Page:Le Rouge et le Noir.djvu/484

Le texte de cette page a été corrigé et est conforme au fac-similé.

— Mon avocat parlera, c’est bien assez, dit-il à Mathilde. Je ne serai que trop longtemps exposé en spectacle à tous mes ennemis. Ces provinciaux ont été choqués de la fortune rapide que je vous dois, et, croyez-m’en, il n’en est pas un qui ne désire ma condamnation, sauf à pleurer comme un sot quand on me mènera à la mort.

— Ils désirent vous voir humilié, il n’est que trop vrai, répondit Mathilde, mais je ne les crois point cruels. Ma présence à Besançon et le spectacle de ma douleur ont intéressé toutes les femmes ; votre jolie figure fera le reste. Si vous dites un mot devant vos juges, tout l’auditoire est pour vous, etc., etc.

Le lendemain à neuf heures, quand Julien descendit de sa prison pour aller dans la grande salle du Palais de Justice, ce fut avec beaucoup de peine que les gendarmes parvinrent à écarter la foule immense entassée dans la cour. Julien avait bien dormi, il était fort calme, et n’éprouvait d’autre sentiment qu’une pitié philosophique pour cette foule d’envieux qui, sans cruauté, allaient applaudir à son arrêt de mort. Il fut bien surpris lorsque retenu plus d’un quart d’heure au milieu de la foule, il fut obligé de reconnaître que sa présence inspirait au public une pitié tendre. Il n’entendit pas un seul propos désagréable. Ces provinciaux sont moins méchants que je ne le croyais, se dit-il.
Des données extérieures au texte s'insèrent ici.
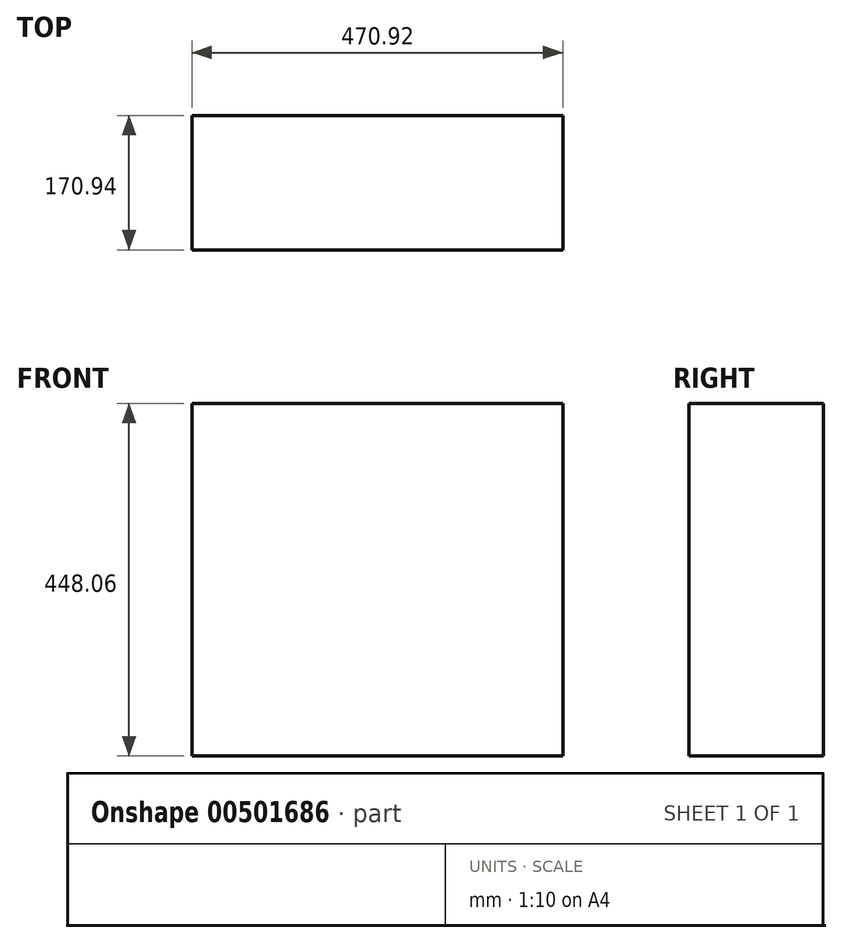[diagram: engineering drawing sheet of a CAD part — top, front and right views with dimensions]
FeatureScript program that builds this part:
annotation { "Feature Type Name" : "Feature", "Feature Type Description" : "" }
export const myFeature = defineFeature(function(context is Context, id is Id, definition is map)
    precondition{}
    {
        {
            var Q0;
            Q0=qCreatedBy(makeId("Front.planeOp"),FACE);
            var sketch = newSketch(context, id + "F0", { "sketchPlane" : qUnion([Q0])});
            skLineSegment(sketch, "E0.bottom", {"start": v(0, 0) * mm, "end": v(470.92, 0) * mm});
            skLineSegment(sketch, "E0.top", {"start": v(0, 448.06) * mm, "end": v(470.92, 448.06) * mm});
            skLineSegment(sketch, "E0.left", {"start": v(0, 0) * mm, "end": v(0, 448.06) * mm});
            skLineSegment(sketch, "E0.right", {"start": v(470.92, 0) * mm, "end": v(470.92, 448.06) * mm});
            skSolve(sketch);
        }
        {
            var Q0;
            Q0=makeQuery(id+"F0.imprint","IMPRINT",FACE,{"disambiguationData":[TD([[makeQuery(id+"F0.imprint","IMPRINT",EDGE,{"derivedFrom":sQuery(id+"F0.wireOp",EDGE,"E0.bottom")}),1.0]])]});
            extrude(context, id + "F1", {"entities" : qUnion([Q0]), "depth" : 170.94 * mm});
        }
    });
En entrant dans la salle de jugement, il fut frappé de l’élégance de l’architecture. C’était un gothique propre, et une foule de jolies petites colonnes taillées dans la pierre avec le plus grand soin. Il se crut en Angleterre.

Mais bientôt toute son attention fut absorbée par douze ou quinze jolies femmes qui, placées vis-à-vis la sellette de l’accusé, remplissaient les trois balcons au-dessus des juges et des jurés. En se retournant vers le public, il vit que la tribune circulaire qui règne au-dessus de l’amphithéâtre était remplie de femmes : la plupart étaient jeunes et lui semblèrent fort jolies ; leurs yeux étaient brillants et remplis d’intérêt. Dans le reste de la salle, la foule était énorme ; on se battait aux portes, et les sentinelles ne pouvaient obtenir le silence.